Overly simplistic view of the web world… I guess this perception depends on your level of experience. You’re obviously reviewing this article with the understanding I am some newbie .Net developer who’s read a dummies guide to AJAX and is now convinced he can change the world. I can assure you, that’s really not the case.
As for desperation, I do see your point only I would describe it more as frustration. Not sure if you ever took a demo of DeskVu/Convea, in a nutshell we produced an application 7 years ago that I guess looking back was way ahead of its time. 7 years on I am yet to see an application come close in terms of true innovation and a demonstration of shear development skills.
It took us 3 years to develop Convea, we had young families and very limited funds and basically slept under our desks sometimes not returning home for weeks at a time, whilst putting together an application we were convinced was truly amazing. Only to wake up one day and read Slashdot to realise that yahoo had just acquired OddPost for close to $30 million I will never forget that feeling, $30,000,000 for an IE based email application, ok it was good but it was still only one application. We had over 30 at that time all running within an intelligent framework, sharing information, each one a commercial application in its own right. even now when I login to a little version I have running here it still impresses me.

→ **Required tasks**:
• A. Reproduce the part of the comment about Convea starting at "It took us 3" and ending at "still impresses me.".
• B. For each statement, answer yes or no according to the comment about Convea, quoting the words of the comment that decide it: (i) Developing Convea took three years. (ii) The writer would call the feeling desperation rather than frustration. (iii) At the time of the OddPost acquisition, the team had fewer than ten applications.

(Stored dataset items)
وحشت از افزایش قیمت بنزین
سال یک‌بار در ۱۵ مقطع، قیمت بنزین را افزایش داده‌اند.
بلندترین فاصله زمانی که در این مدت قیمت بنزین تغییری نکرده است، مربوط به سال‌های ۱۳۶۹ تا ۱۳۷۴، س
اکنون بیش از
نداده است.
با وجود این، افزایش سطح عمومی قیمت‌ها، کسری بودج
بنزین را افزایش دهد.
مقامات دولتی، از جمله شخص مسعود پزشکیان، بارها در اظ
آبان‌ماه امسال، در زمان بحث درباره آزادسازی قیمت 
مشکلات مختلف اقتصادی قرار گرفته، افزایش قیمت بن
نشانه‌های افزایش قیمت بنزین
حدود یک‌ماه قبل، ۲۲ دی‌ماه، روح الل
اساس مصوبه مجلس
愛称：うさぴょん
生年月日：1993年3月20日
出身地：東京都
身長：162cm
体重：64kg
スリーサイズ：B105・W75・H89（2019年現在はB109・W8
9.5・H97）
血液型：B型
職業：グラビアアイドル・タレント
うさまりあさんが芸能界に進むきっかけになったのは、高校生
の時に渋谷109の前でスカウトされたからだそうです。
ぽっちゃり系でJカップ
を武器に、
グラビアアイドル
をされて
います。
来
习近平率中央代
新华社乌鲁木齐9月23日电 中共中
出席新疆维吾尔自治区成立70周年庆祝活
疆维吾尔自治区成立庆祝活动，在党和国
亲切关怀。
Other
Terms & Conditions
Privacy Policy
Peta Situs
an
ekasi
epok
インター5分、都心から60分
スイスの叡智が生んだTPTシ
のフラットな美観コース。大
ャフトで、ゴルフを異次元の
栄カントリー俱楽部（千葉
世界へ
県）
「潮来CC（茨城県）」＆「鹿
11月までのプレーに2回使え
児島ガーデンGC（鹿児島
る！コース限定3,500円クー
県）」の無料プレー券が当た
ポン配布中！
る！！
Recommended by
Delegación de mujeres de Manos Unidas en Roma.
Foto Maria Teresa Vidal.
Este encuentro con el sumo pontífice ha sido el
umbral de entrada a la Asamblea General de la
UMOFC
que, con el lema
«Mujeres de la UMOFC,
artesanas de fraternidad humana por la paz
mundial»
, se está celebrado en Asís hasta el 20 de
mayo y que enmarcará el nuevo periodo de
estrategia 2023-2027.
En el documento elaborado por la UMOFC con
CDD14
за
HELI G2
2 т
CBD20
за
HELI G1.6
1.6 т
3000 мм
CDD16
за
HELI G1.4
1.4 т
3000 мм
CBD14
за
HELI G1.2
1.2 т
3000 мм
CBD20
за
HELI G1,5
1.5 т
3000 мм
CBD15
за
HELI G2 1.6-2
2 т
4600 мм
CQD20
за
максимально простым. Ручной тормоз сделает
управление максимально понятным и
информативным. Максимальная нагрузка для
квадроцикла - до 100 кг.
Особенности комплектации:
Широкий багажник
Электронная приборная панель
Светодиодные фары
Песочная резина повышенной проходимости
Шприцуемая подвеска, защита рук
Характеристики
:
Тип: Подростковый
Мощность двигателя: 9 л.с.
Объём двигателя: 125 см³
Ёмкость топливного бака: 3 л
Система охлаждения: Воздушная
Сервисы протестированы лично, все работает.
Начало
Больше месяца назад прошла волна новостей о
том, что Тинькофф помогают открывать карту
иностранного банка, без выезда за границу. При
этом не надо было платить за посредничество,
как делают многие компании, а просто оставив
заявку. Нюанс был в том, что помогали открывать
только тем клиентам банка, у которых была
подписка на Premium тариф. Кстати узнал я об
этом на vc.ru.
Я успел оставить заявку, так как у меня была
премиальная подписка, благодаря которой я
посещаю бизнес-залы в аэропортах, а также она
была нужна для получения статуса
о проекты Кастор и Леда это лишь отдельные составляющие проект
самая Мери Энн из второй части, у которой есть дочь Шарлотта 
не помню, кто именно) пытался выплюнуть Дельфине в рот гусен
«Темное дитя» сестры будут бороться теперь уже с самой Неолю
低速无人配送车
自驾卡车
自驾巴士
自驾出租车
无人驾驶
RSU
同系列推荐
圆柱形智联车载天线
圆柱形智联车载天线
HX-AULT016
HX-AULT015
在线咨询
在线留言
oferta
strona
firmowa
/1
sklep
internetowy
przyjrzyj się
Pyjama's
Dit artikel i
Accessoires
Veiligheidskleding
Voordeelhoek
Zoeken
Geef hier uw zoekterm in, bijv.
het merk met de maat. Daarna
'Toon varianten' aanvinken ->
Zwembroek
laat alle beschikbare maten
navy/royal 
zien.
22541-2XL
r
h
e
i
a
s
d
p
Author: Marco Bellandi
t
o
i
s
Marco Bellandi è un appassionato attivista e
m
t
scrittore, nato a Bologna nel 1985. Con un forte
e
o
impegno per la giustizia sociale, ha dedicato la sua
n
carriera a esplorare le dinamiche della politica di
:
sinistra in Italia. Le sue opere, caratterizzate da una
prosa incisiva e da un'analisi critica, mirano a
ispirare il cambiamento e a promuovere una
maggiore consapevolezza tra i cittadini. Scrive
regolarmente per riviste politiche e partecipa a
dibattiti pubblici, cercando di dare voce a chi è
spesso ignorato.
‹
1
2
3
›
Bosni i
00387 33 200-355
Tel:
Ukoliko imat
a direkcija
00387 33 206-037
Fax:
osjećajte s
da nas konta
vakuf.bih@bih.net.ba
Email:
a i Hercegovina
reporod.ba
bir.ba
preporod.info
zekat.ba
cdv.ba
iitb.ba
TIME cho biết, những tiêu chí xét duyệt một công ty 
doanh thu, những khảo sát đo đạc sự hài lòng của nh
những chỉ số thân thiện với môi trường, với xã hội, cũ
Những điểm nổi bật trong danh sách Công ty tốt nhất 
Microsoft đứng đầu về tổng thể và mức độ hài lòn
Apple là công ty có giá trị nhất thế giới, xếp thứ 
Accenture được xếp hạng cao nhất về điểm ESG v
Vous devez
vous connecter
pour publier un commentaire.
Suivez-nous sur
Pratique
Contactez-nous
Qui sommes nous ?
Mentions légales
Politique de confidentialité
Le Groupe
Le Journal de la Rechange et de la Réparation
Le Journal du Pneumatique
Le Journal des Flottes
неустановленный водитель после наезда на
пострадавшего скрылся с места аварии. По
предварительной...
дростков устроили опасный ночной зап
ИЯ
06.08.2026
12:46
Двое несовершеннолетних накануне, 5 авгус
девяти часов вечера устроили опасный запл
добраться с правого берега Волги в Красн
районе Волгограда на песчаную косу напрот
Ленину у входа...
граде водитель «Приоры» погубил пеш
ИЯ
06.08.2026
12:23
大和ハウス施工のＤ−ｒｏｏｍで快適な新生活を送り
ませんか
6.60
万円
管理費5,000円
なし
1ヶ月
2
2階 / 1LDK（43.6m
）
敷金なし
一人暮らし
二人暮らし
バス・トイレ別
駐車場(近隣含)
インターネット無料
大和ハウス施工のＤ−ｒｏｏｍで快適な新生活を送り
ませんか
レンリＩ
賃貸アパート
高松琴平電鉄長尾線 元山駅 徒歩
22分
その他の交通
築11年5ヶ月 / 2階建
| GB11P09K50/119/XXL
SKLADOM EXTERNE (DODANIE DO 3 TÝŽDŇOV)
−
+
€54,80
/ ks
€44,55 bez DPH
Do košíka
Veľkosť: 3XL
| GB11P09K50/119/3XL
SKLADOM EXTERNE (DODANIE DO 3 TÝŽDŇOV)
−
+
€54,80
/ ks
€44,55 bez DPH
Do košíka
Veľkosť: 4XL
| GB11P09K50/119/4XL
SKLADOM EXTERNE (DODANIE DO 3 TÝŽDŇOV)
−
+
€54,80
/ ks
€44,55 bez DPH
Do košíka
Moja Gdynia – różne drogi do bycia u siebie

→ **Exercise answers**:
• A.
It took us 3 years to develop Convea, we had young families and very limited funds and basically slept under our desks sometimes not returning home for weeks at a time, whilst putting together an application we were convinced was truly amazing. Only to wake up one day and read Slashdot to realise that yahoo had just acquired OddPost for close to $30 million I will never forget that feeling, $30,000,000 for an IE based email application, ok it was good but it was still only one application. We had over 30 at that time all running within an intelligent framework, sharing information, each one a commercial application in its own right. even now when I login to a little version I have running here it still impresses me.

• B.
(i) Yes: "It took us 3 years to develop Convea"
(ii) No: "I would describe it more as frustration"
(iii) No: "We had over 30 at that time"